AI-Guided Protein Design for Programmable Biology
Our research program focuses on AI-guided protein design to engineer biological systems with unprecedented precision, spanning molecular discovery, receptor reprogramming, and de novo cellular engineering. We approach biology as a programmable system, using machine learning and generative models to design synthetic proteins, rewire signaling, and build new cellular functions from the ground up. Our long-term vision is to bridge artificial intelligence with synthetic biology to generate predictive and functional models of life at the molecular, network, and cellular level & translate those into real-world applications.
ML-based Discovery: Towards a Fully Predicted Virtual Cell
We aim to develop machine learning models that decode and predict the structure and function of biological systems. This includes generative approaches to protein design based on natural language prompts and foundation models that can capture single protein distributions across cellular states. In the long term, we envision a fully in silico virtual cell that can predict cellular responses, and enable biological design. Key directions involve pathway response shaping, large-scale structure-function prediction, and training generative models on curated annotation datasets.
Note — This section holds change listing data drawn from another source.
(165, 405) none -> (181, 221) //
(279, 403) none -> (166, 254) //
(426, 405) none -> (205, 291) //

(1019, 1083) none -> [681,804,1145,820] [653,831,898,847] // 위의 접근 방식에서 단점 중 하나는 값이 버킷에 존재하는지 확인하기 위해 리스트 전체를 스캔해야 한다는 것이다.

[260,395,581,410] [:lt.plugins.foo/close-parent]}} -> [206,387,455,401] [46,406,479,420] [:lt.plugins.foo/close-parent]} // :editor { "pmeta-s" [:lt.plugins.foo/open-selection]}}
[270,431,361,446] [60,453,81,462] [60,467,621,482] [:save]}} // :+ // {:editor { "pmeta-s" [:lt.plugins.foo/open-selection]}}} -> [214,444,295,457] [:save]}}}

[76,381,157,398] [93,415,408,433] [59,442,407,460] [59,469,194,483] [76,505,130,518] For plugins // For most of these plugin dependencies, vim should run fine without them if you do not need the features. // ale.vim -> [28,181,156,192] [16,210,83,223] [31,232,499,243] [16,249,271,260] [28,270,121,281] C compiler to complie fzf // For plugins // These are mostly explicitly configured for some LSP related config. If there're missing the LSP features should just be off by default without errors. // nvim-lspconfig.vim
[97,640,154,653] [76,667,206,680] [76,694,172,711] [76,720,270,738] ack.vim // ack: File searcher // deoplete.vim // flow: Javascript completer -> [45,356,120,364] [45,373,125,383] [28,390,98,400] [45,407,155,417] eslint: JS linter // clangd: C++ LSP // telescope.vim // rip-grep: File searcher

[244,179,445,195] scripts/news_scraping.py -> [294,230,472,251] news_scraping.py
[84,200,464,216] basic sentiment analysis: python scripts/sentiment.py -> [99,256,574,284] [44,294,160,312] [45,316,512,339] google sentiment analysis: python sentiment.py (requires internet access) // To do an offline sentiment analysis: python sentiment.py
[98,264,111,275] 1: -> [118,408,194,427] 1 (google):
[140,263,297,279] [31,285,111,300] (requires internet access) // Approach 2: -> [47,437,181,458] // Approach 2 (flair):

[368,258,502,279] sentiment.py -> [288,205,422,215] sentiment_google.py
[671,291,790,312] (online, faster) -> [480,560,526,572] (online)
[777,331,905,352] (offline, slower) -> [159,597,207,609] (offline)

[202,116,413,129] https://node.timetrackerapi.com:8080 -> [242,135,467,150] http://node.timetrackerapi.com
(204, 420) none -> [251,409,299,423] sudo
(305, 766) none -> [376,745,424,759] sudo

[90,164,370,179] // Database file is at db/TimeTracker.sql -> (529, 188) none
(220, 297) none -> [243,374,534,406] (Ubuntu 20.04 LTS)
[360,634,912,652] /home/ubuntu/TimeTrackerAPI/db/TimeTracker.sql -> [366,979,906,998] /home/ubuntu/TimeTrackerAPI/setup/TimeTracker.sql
Target: Designing Binders against any target of interest
Our work on binder design focuses on creating synthetic proteins that recognize defined epitopes for therapeutic and imaging applications. We aim to design binders against any epitope with the goal of targeting rare or disease-specific cells and not only inhibit but actively shape signaling response.
Reprogram: Engineering Signaling Pathways
We use AI-guided protein design to reprogram cellular signaling at the receptor level. We aim to design receptors with defined clustering behaviors and signal propagation logic and are particularly interested in modulating signaling thresholds and pathway crosstalk by reshaping protein-protein interfaces.